Differential operators on quantized flag manifolds at roots of unity

TL;DR

This paper studies the structure of differential operators on quantized flag manifolds at roots of unity, showing they form Azumaya algebras and extending results from positive characteristic geometry.

Contribution

It demonstrates that the sheaf of rings defining D-modules on the quantized flag manifold is an Azumaya algebra at roots of unity, linking quantum and classical geometric frameworks.

Findings

Sheaf of rings is an Azumaya algebra over its center.

Restrictions of the sheaf are split Azumaya algebras.

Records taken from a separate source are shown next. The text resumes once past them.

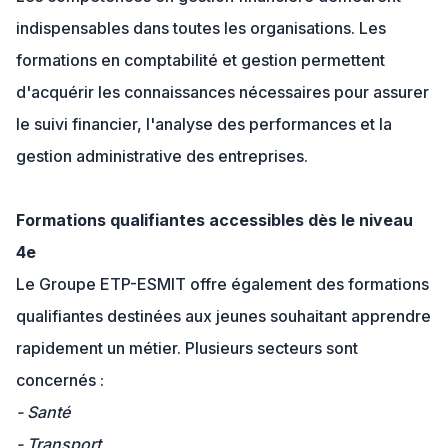
indispensables dans toutes les organisations. Les
formations en comptabilité et gestion permettent
d'acquérir les connaissances nécessaires pour assurer
le suivi financier, l'analyse des performances et la
gestion administrative des entreprises.
Formations qualifiantes accessibles dès le niveau
4e
Le Groupe ETP-ESMIT offre également des formations
qualifiantes destinées aux jeunes souhaitant apprendre
rapidement un métier. Plusieurs secteurs sont
concernés :
- Santé
- Transport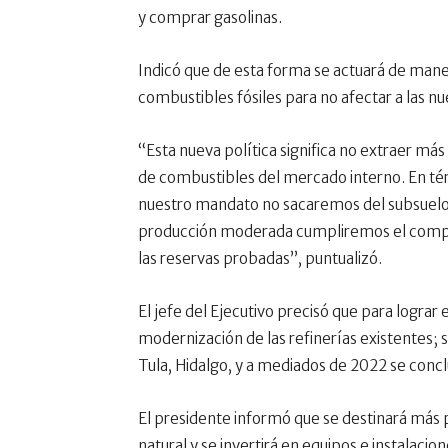
y comprar gasolinas.
Indicó que de esta forma se actuará de mane
combustibles fósiles para no afectar a las n
“Esta nueva política significa no extraer má
de combustibles del mercado interno. En tér
nuestro mandato no sacaremos del subsuelo m
producción moderada cumpliremos el compr
las reservas probadas”, puntualizó.
El jefe del Ejecutivo precisó que para lograr 
modernización de las refinerías existentes; s
Tula, Hidalgo, y a mediados de 2022 se concl
El presidente informó que se destinará más p
natural y se invertirá en equipos e instalacion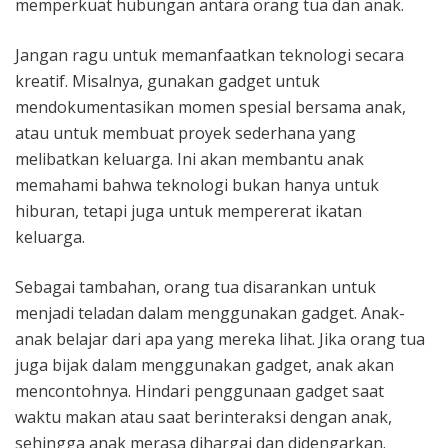
memperkuat hubungan antara orang tua dan anak.
Jangan ragu untuk memanfaatkan teknologi secara
kreatif. Misalnya, gunakan gadget untuk
mendokumentasikan momen spesial bersama anak,
atau untuk membuat proyek sederhana yang
melibatkan keluarga. Ini akan membantu anak
memahami bahwa teknologi bukan hanya untuk
hiburan, tetapi juga untuk mempererat ikatan
keluarga.
Sebagai tambahan, orang tua disarankan untuk
menjadi teladan dalam menggunakan gadget. Anak-
anak belajar dari apa yang mereka lihat. Jika orang tua
juga bijak dalam menggunakan gadget, anak akan
mencontohnya. Hindari penggunaan gadget saat
waktu makan atau saat berinteraksi dengan anak,
sehingga anak merasa dihargai dan didengarkan.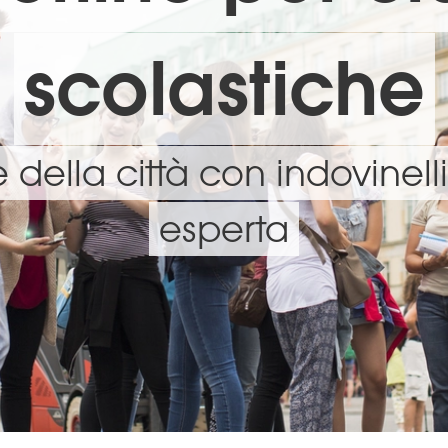
scolastiche
e della città con indovinel
esperta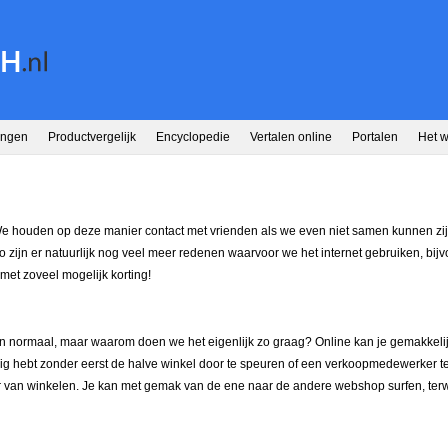
ingen
Productvergelijk
Encyclopedie
Vertalen online
Portalen
Het 
We houden op deze manier contact met vrienden als we even niet samen kunnen zi
o zijn er natuurlijk nog veel meer redenen waarvoor we het internet gebruiken, bij
met zoveel mogelijk korting!
n normaal, maar waarom doen we het eigenlijk zo graag? Online kan je gemakkeli
odig hebt zonder eerst de halve winkel door te speuren of een verkoopmedewerker te 
an winkelen. Je kan met gemak van de ene naar de andere webshop surfen, terwijl 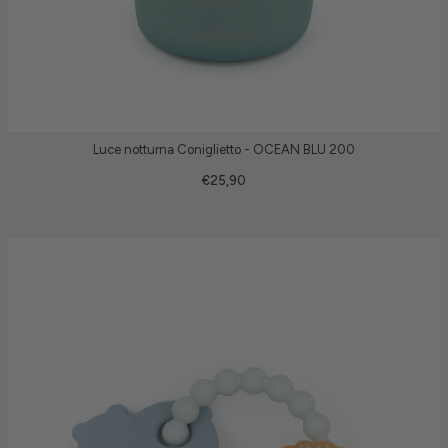
Luce notturna Coniglietto - OCEAN BLU 200
€25,90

Results extend known positive characteristic D-module theories.

Abstract

The quantized flag manifold, which is a $q$-analogue of the ordinary flag manifold, is realized as a non-commutative scheme, and we can define the category of $D$-modules on it using the framework of non-commutative algebraic geometry; however, when the parameter $q$ is a root of unity, Lusztig's Frobenius morphism allows us to handle $D$-modules on the quantized flag manifold through modules over a certain sheaf of rings on the ordinary flag manifold. In this paper we will show that this sheaf of rings on the ordinary flag manifold is an Azumaya algebra over its center. We also show that its restriction to certain subsets are split Azumaya algebras. These are analogues of some results of Bezrukavnikov-Mirkovi\'{c}-Rumynin on $D$-modules on flag manifolds in positive characteristics.